Lachlan, our inspirational skip, glided in, looking like a young Brando. Having been 48 for 2 we were now 67 for 6. Oh dear. What the fuck had gone wrong? But thankfully for the game Lachlan and Rob put on 50, with Rob lofting balls majestically (and somehow just missing fielders) and Nieboer smiting elegantly. But Lachlan was LBW for 25 and suddenly we were stuttering at 127 for 7. 8 overs left but few batsmen (or batters). Jonkers looked the part but was bowled for 6; Adam Jacot came in, walloped two lovely fours but then – CALAMITY! He snicked a bad ball which whacked him on the mouth and knocked out a complete front tooth. A dreadful sight. Adam is an admirable eccentric, worthy of J.S Mill, but who is unpredictable. You can’t be sure how he will react to intrusive questions about his love life; orto disaster. However, he confronted the loss of his nice tooth with utter British calmness (despite excitable foreign ancestry). Blood flowed, people fussed… but he got in his car with his tooth and a wave, and drove to the emergency dentist (£300). As he missed his tooth, so we missed his bowling which, surprisingly, gets wickets.

Phil Goodliffe came in and scampered down the wicket for two singles, but Rob was LBW for a critical 53 and the innings was over. 168. Not enough.

Lunch was by Sarah Jenkins and was much the same as for the last 40 years she’s been catering, but thankfully without the disgusting pâté that has upset so many bowels. We discussed weirdos, and pervs. The V&A has had its share of oddities but mostly benign eccentrics (Mill would approve). Defending us against ‘the tyranny of opinion’ are good people like Jacot, Jonkers (a Man of Letters, and used books), and Nieboer, the Wild Man of the Woods who camps in the trees above Stonor. Jonkers sported his handsome beard, modelled on early Tsar Nicholas II. Someone thought Christiaan much like the Tsar, with perhaps a less benevolent attitude to peasantry. Like His Majesty, he concedes he is ‘an acquired taste’. Christiaan can be a bit sharp with customers in his bookshop when they dither. I imagine he tells them what the price is, and, if they don’t like it, where the door is. Tea, by the way, was better than usual because Steph had made flapjacks, and Sarah had made cakes. Several rather common people, the sort who watch 20/20 and Love Island, said ‘what happened to the Penguins and Kit Kats?’

We opened our bowling attack, still under a lovely sky, with Lachlan and Nick D. To little effect. The batsmen, Smith and Taylor, played sensibly, only hitting loose ones. They kept up with the run rate. The bowling change brought on Marsh and Jonkers. But no wickets. Amazingly, AFGM reached 100 without loss, unprecedented for them. They had 12 overs to get 69 runs. ‘Only one winner here,’ Tom said to me as he fielded on the boundary.

**RECORD SET:**

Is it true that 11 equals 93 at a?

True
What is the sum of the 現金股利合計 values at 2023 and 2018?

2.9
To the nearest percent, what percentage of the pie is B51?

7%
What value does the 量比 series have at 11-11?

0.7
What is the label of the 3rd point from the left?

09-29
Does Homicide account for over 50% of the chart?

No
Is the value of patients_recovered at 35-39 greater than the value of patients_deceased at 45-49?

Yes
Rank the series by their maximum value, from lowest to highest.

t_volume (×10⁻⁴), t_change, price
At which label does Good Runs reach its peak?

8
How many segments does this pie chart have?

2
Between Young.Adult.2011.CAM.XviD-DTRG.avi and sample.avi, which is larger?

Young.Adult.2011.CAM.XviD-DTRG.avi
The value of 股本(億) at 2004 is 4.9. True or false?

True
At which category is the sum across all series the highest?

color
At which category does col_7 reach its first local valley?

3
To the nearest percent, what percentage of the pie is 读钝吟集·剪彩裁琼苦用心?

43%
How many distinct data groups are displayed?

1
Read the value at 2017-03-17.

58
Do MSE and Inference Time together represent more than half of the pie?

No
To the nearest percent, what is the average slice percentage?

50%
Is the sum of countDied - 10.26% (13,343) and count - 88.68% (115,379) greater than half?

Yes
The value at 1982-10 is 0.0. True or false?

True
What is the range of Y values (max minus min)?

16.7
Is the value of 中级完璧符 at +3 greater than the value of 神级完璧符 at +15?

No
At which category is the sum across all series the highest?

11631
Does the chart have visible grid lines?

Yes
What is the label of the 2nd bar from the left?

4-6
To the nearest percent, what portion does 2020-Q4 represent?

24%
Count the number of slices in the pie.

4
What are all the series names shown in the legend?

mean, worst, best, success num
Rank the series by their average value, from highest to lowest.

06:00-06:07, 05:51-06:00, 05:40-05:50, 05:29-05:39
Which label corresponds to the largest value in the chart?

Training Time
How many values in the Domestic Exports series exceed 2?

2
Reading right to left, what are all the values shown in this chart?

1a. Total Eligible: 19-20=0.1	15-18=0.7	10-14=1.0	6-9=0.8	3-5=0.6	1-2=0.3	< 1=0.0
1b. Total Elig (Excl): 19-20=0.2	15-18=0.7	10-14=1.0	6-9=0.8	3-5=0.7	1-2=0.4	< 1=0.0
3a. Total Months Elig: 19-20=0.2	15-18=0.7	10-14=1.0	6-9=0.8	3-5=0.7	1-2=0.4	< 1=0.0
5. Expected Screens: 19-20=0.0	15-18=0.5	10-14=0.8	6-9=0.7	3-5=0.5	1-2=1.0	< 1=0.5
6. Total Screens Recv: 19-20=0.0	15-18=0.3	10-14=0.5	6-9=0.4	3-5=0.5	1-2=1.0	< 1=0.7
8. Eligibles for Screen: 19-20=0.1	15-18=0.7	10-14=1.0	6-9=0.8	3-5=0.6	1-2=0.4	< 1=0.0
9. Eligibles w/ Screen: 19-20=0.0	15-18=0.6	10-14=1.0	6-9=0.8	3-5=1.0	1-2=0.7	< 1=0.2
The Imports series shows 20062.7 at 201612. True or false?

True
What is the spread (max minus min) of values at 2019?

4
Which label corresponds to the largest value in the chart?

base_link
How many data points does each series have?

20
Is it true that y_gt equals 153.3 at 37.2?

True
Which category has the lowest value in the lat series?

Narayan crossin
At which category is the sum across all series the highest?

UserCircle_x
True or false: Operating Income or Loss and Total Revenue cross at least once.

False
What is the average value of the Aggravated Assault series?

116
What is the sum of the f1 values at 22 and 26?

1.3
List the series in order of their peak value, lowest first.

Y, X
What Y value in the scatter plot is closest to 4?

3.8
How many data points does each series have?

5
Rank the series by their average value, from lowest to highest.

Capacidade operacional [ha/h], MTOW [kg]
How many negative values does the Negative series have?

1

**WORK ORDER 1:**
In the cricket match report, why does the team have to do without Adam Jacot's bowling? Answer in one to three sentences.
**WORK ORDER 2:**
List every player the cricket match report names as bowling for the side during the opposing team's innings.
**WORK ORDER 3:**
Pick up the cricket match report from where it stops and keep writing.
The data that come after the cricket match report are not needed here.

**TASK OUTPUT 1:**
A snicked ball hit him in the mouth and knocked out a front tooth, so he drove to the emergency dentist. Because he left, he was not there to bowl.

**TASK OUTPUT 2:**
Lachlan, Nick D., Marsh, Jonkers

**TASK OUTPUT 3:**
Then… a glimmer. Smith (48) was brilliantly caught off Jonkers by Derewlany at mid-off. But a lot of batting to come (they had no tail) and no problem with overs. Or was there? Their No. 3, Mason, was a hoiker. But, as Tetlow emphasised, hoikers are fine if they hoik. But if they don’t hoik, don’t connect, they’re not. Mason was bamboozled by Rob Taylor’s tweakers. And when Lachlan bowled Taylor for 51, AFGM were in trouble. Their rate had slowed. 30 were needed off 4 overs. Turtle (No. 4) did his best but was run out for 8. Our skip pushed everyone back to the boundary to save runs. Come the last over, 12 runs were need and Derewlany was bowling. The first three balls leaked 7 runs. So they needed 5 off the last two balls (barring extras) to win, 4 to draw. The penultimate ball was hit soundly towards Tetlow. It looked to have beaten him. But no, hours in the gym paid off and he stopped the extra run. So… 3 for a tie off the last ball, 4 to win. Derewlany had to bowl on the wicket. He did. It was hit. But not hard enough! The batsmen ran two but that was all – the match had been won by the V&A by one run. Cricket, bloody hell!

Cricket can be unforgiving: lose a game as skipper and you’re a wally, win it and you’re a hero. Lachlan won it. His sort, like Biggles and Lord Cardigan, are what J.S. Mill had in mind when he wrote of the perils of conformity: ‘That so few now dare to be eccentric, marks the chief danger of the time.’ This inoffensive eccentric, who now tends a menagerie in Oxford and reads Ovid, was a hero.